世界盲人連合の日本代表でもあり、福祉助成金や支援研修会、国際音楽交流など、視覚障がい者の支援活動をおこなっています。
週刊点字新聞の発刊
毎日新聞社は1922年から、視覚障がい者向けの週刊点字新聞「点字毎日」を発刊しています。創刊前には収益が見込めないため反対の声もありましたが、視覚障がい者と社会を結ぶことや点字普及を目的に創刊。その後、約1世紀の間、発行を続けている国内唯一の点字新聞であり、世界的にも例がありません。
日本にもある点字の日
日本では「世界点字デー」とは別に、11月1日が「日本点字制定記念日」に定められています。これは、石川倉次氏が考案した点字が「日本点字」として採用された日にちなんだものです。2013年に「日本点字普及協会」が日本記念日協会へ記念日の制定を申請、承認されました。
「世界点字デー」の海外の取り組み
海外の取り組みも見ていきましょう。2020年からの世界的な新型コロナウイルス感染拡大の影響もあり、国連や各国では、新型コロナウイルスに関する情報提供や注意喚起が積極的におこなわれています。
点字によるコロナウイルスの情報提供
国連は、点字で新型コロナウイルスに関する情報提供や注意喚起をおこなう活動を展開しています。「国際連合児童基金(ユニセフ)」は、点字を含めた複数の言語で利用できるガイダンスノートを作成。
マラウイでは「国連開発計画」が新型コロナウイルスの認識と予防に関する点字資料を作成しています。エチオピアでは「国連人権高等弁務官事務所」がさまざまな資料を専門家に配布し、新型コロナウイルスに関する啓蒙情報の点字バージョンを作成しました。
「盲人のための国際シンボルマーク」の制定
世界盲人連合は、世界共通の「盲人のための国際シンボルマーク」を制定しています。視覚障がい者の安全やバリアフリーを考慮した建物や設備、機器などにつけられているものです。青地に白で右手に白杖を持って歩く視覚障がい者の姿がデザインされています。
「世界点字デー」に、わたしたちができること
1月4日の世界点字デーを迎えるにあたり、わたしたちにもできることがあります。
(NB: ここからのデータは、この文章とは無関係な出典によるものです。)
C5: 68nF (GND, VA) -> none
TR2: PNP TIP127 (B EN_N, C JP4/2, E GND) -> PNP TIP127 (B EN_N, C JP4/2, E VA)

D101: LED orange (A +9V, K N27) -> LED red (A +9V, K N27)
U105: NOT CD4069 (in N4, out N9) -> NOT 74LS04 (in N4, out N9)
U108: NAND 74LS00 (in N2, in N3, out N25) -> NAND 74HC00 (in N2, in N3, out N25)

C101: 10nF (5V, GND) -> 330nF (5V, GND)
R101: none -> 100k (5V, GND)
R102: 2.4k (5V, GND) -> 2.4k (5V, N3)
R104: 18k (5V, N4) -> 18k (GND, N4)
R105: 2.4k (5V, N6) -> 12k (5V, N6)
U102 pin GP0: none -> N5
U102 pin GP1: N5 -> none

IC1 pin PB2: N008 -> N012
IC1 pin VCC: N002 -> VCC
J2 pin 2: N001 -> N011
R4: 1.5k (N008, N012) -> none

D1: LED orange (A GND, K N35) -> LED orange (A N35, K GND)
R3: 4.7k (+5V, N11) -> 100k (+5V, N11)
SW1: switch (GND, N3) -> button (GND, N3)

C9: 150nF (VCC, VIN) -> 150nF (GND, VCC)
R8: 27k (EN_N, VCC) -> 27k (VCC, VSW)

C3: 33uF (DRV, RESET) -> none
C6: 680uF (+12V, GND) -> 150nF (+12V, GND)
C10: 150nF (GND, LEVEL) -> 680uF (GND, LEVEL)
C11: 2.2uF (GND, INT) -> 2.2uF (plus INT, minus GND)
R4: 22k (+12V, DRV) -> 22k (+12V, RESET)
ここからは、ひとりでもできる「世界点字デー」の支援・協力活動を紹介します。
SNSで啓発・広報活動
ツイッターやインスタグラムといったSNSを活用して「世界点字デー」の啓発・広報活動に協力することができます。1月4日の「世界点字デー」にあわせて、自分なりのメッセージを発信し、点字に関する情報をシェアすることも、わたしたちにできることのひとつです。
「愛盲シール運動」に参加
「愛盲シール」とは、視覚障がい者や日本盲人福祉委員会の活動を支える募金活動のシンボルとして作られたものです。募金をおこなうことで「愛盲シール運動」に参加し、送られてきた愛盲シールを使えば、いろいろな人の目に留まる啓発・広報活動にもなります。
点字は視覚障がい者と社会の架け橋
毎年1月4日は「世界点字デー」です。日本ではお正月の三が日の次の日にあたるので、覚えやすい日と言えます。点字の存在は、身近なものとは言えませんが、視覚に障がいを持つ人にとっては、とても重要なもの。さまざまな情報を得ることができる、社会との架け橋と言えます。
「世界点字デー」を機会に、点字の歴史や重要性を知ることも、視覚障がい者に対する理解を深める第一歩となるはずです。